▶ [WHAT THIS TASK INVOLVES]: Below is a set of records; restate each one word for word.

▶ [INFORMATION SHOWN]:
========

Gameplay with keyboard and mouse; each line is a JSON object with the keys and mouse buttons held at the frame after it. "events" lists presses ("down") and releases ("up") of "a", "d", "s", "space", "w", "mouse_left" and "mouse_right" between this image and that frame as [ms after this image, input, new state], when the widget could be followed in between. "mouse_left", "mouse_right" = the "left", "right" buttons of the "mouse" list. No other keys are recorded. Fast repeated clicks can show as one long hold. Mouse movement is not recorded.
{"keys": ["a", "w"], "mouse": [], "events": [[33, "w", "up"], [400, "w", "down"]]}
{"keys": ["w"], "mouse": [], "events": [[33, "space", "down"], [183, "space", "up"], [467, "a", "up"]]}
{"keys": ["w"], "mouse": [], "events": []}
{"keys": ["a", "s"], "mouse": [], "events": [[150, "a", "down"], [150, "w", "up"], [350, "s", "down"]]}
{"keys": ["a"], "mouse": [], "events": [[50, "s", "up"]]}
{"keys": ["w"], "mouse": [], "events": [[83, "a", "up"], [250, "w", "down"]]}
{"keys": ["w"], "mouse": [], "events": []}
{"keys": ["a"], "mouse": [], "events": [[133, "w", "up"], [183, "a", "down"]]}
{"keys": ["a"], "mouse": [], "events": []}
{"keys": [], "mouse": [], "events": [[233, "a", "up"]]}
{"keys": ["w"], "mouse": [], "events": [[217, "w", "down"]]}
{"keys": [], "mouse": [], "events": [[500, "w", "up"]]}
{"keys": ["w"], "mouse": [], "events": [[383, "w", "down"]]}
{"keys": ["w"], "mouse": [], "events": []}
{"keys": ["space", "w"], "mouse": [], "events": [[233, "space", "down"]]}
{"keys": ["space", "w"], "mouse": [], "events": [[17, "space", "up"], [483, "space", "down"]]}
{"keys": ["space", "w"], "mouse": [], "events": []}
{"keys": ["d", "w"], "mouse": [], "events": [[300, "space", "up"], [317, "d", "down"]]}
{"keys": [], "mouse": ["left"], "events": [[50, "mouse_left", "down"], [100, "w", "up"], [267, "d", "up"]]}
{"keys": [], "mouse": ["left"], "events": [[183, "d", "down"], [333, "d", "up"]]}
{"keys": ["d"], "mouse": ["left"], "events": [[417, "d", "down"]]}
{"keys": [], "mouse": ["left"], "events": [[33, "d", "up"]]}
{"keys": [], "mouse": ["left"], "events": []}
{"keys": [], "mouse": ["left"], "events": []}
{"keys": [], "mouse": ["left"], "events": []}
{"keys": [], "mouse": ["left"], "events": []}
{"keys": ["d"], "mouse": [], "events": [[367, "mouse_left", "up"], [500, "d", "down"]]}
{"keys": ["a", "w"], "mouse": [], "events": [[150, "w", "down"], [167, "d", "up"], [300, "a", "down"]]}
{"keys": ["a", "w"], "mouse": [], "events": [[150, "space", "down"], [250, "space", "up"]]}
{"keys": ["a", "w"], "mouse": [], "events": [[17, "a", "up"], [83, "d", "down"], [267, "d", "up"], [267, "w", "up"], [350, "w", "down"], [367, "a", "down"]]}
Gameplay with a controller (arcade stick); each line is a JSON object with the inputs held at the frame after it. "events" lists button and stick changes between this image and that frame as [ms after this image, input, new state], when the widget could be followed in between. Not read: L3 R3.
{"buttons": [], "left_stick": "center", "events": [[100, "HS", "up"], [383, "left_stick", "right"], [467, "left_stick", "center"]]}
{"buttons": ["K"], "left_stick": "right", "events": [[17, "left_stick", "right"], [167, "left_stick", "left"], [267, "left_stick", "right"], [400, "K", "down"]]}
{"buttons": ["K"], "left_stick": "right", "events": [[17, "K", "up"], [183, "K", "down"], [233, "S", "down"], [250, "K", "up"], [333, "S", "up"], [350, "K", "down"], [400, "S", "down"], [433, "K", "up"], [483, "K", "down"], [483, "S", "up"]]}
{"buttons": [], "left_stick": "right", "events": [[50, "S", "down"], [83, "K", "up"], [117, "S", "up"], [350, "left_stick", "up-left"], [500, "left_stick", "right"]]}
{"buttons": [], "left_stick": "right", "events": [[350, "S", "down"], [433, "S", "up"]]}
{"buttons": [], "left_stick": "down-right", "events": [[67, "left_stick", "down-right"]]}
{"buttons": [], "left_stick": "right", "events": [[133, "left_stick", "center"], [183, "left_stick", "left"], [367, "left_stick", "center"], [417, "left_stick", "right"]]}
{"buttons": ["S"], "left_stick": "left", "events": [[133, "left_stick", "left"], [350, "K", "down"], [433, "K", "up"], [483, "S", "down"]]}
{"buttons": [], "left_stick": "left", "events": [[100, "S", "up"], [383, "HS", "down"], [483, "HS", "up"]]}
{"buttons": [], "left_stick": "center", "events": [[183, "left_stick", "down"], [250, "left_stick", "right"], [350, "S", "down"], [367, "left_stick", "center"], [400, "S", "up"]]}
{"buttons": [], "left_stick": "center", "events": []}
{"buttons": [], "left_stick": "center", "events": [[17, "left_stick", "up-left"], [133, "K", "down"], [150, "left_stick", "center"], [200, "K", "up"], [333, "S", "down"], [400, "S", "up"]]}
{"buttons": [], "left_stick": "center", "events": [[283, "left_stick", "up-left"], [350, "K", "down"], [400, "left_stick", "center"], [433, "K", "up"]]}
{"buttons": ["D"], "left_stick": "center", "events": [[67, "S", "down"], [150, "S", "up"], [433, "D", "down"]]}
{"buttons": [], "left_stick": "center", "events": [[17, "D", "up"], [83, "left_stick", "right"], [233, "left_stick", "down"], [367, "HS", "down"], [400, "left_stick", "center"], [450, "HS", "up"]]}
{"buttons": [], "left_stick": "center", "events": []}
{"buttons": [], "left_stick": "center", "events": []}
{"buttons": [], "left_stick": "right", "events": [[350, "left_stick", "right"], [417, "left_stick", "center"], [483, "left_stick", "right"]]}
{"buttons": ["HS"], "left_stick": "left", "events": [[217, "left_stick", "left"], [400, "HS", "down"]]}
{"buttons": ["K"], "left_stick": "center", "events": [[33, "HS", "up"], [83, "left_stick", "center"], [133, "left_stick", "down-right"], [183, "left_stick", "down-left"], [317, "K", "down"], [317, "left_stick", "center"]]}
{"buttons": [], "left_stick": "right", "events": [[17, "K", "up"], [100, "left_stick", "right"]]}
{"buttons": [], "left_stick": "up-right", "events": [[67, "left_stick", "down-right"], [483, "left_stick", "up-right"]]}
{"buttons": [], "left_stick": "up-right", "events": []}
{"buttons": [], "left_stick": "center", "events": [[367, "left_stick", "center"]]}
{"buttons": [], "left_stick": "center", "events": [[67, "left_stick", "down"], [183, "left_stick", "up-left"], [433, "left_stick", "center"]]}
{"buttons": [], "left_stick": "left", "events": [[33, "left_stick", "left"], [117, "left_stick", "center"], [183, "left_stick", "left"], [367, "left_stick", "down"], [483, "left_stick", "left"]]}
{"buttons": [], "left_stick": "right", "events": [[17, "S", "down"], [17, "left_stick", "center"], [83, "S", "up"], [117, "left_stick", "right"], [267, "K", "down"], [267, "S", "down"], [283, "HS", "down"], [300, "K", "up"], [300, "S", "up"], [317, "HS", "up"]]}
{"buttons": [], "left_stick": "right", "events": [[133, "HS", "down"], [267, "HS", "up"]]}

========

▶ [RESPONSE TO THIS EXERCISE]:
Gameplay with keyboard and mouse; each line is a JSON object with the keys and mouse buttons held at the frame after it. "events" lists presses ("down") and releases ("up") of "a", "d", "s", "space", "w", "mouse_left" and "mouse_right" between this image and that frame as [ms after this image, input, new state], when the widget could be followed in between. "mouse_left", "mouse_right" = the "left", "right" buttons of the "mouse" list. No other keys are recorded. Fast repeated clicks can show as one long hold. Mouse movement is not recorded.
{"keys": ["a", "w"], "mouse": [], "events": [[33, "w", "up"], [400, "w", "down"]]}
{"keys": ["w"], "mouse": [], "events": [[33, "space", "down"], [183, "space", "up"], [467, "a", "up"]]}
{"keys": ["w"], "mouse": [], "events": []}
{"keys": ["a", "s"], "mouse": [], "events": [[150, "a", "down"], [150, "w", "up"], [350, "s", "down"]]}
{"keys": ["a"], "mouse": [], "events": [[50, "s", "up"]]}
{"keys": ["w"], "mouse": [], "events": [[83, "a", "up"], [250, "w", "down"]]}
{"keys": ["w"], "mouse": [], "events": []}
{"keys": ["a"], "mouse": [], "events": [[133, "w", "up"], [183, "a", "down"]]}
{"keys": ["a"], "mouse": [], "events": []}
{"keys": [], "mouse": [], "events": [[233, "a", "up"]]}
{"keys": ["w"], "mouse": [], "events": [[217, "w", "down"]]}
{"keys": [], "mouse": [], "events": [[500, "w", "up"]]}
{"keys": ["w"], "mouse": [], "events": [[383, "w", "down"]]}
{"keys": ["w"], "mouse": [], "events": []}
{"keys": ["space", "w"], "mouse": [], "events": [[233, "space", "down"]]}
{"keys": ["space", "w"], "mouse": [], "events": [[17, "space", "up"], [483, "space", "down"]]}
{"keys": ["space", "w"], "mouse": [], "events": []}
{"keys": ["d", "w"], "mouse": [], "events": [[300, "space", "up"], [317, "d", "down"]]}
{"keys": [], "mouse": ["left"], "events": [[50, "mouse_left", "down"], [100, "w", "up"], [267, "d", "up"]]}
{"keys": [], "mouse": ["left"], "events": [[183, "d", "down"], [333, "d", "up"]]}
{"keys": ["d"], "mouse": ["left"], "events": [[417, "d", "down"]]}
{"keys": [], "mouse": ["left"], "events": [[33, "d", "up"]]}
{"keys": [], "mouse": ["left"], "events": []}
{"keys": [], "mouse": ["left"], "events": []}
{"keys": [], "mouse": ["left"], "events": []}
{"keys": [], "mouse": ["left"], "events": []}
{"keys": ["d"], "mouse": [], "events": [[367, "mouse_left", "up"], [500, "d", "down"]]}
{"keys": ["a", "w"], "mouse": [], "events": [[150, "w", "down"], [167, "d", "up"], [300, "a", "down"]]}
{"keys": ["a", "w"], "mouse": [], "events": [[150, "space", "down"], [250, "space", "up"]]}
{"keys": ["a", "w"], "mouse": [], "events": [[17, "a", "up"], [83, "d", "down"], [267, "d", "up"], [267, "w", "up"], [350, "w", "down"], [367, "a", "down"]]}
Gameplay with a controller (arcade stick); each line is a JSON object with the inputs held at the frame after it. "events" lists button and stick changes between this image and that frame as [ms after this image, input, new state], when the widget could be followed in between. Not read: L3 R3.
{"buttons": [], "left_stick": "center", "events": [[100, "HS", "up"], [383, "left_stick", "right"], [467, "left_stick", "center"]]}
{"buttons": ["K"], "left_stick": "right", "events": [[17, "left_stick", "right"], [167, "left_stick", "left"], [267, "left_stick", "right"], [400, "K", "down"]]}
{"buttons": ["K"], "left_stick": "right", "events": [[17, "K", "up"], [183, "K", "down"], [233, "S", "down"], [250, "K", "up"], [333, "S", "up"], [350, "K", "down"], [400, "S", "down"], [433, "K", "up"], [483, "K", "down"], [483, "S", "up"]]}
{"buttons": [], "left_stick": "right", "events": [[50, "S", "down"], [83, "K", "up"], [117, "S", "up"], [350, "left_stick", "up-left"], [500, "left_stick", "right"]]}
{"buttons": [], "left_stick": "right", "events": [[350, "S", "down"], [433, "S", "up"]]}
{"buttons": [], "left_stick": "down-right", "events": [[67, "left_stick", "down-right"]]}
{"buttons": [], "left_stick": "right", "events": [[133, "left_stick", "center"], [183, "left_stick", "left"], [367, "left_stick", "center"], [417, "left_stick", "right"]]}
{"buttons": ["S"], "left_stick": "left", "events": [[133, "left_stick", "left"], [350, "K", "down"], [433, "K", "up"], [483, "S", "down"]]}
{"buttons": [], "left_stick": "left", "events": [[100, "S", "up"], [383, "HS", "down"], [483, "HS", "up"]]}
{"buttons": [], "left_stick": "center", "events": [[183, "left_stick", "down"], [250, "left_stick", "right"], [350, "S", "down"], [367, "left_stick", "center"], [400, "S", "up"]]}
{"buttons": [], "left_stick": "center", "events": []}
{"buttons": [], "left_stick": "center", "events": [[17, "left_stick", "up-left"], [133, "K", "down"], [150, "left_stick", "center"], [200, "K", "up"], [333, "S", "down"], [400, "S", "up"]]}
{"buttons": [], "left_stick": "center", "events": [[283, "left_stick", "up-left"], [350, "K", "down"], [400, "left_stick", "center"], [433, "K", "up"]]}
{"buttons": ["D"], "left_stick": "center", "events": [[67, "S", "down"], [150, "S", "up"], [433, "D", "down"]]}
{"buttons": [], "left_stick": "center", "events": [[17, "D", "up"], [83, "left_stick", "right"], [233, "left_stick", "down"], [367, "HS", "down"], [400, "left_stick", "center"], [450, "HS", "up"]]}
{"buttons": [], "left_stick": "center", "events": []}
{"buttons": [], "left_stick": "center", "events": []}
{"buttons": [], "left_stick": "right", "events": [[350, "left_stick", "right"], [417, "left_stick", "center"], [483, "left_stick", "right"]]}
{"buttons": ["HS"], "left_stick": "left", "events": [[217, "left_stick", "left"], [400, "HS", "down"]]}
{"buttons": ["K"], "left_stick": "center", "events": [[33, "HS", "up"], [83, "left_stick", "center"], [133, "left_stick", "down-right"], [183, "left_stick", "down-left"], [317, "K", "down"], [317, "left_stick", "center"]]}
{"buttons": [], "left_stick": "right", "events": [[17, "K", "up"], [100, "left_stick", "right"]]}
{"buttons": [], "left_stick": "up-right", "events": [[67, "left_stick", "down-right"], [483, "left_stick", "up-right"]]}
{"buttons": [], "left_stick": "up-right", "events": []}
{"buttons": [], "left_stick": "center", "events": [[367, "left_stick", "center"]]}
{"buttons": [], "left_stick": "center", "events": [[67, "left_stick", "down"], [183, "left_stick", "up-left"], [433, "left_stick", "center"]]}
{"buttons": [], "left_stick": "left", "events": [[33, "left_stick", "left"], [117, "left_stick", "center"], [183, "left_stick", "left"], [367, "left_stick", "down"], [483, "left_stick", "left"]]}
{"buttons": [], "left_stick": "right", "events": [[17, "S", "down"], [17, "left_stick", "center"], [83, "S", "up"], [117, "left_stick", "right"], [267, "K", "down"], [267, "S", "down"], [283, "HS", "down"], [300, "K", "up"], [300, "S", "up"], [317, "HS", "up"]]}
{"buttons": [], "left_stick": "right", "events": [[133, "HS", "down"], [267, "HS", "up"]]}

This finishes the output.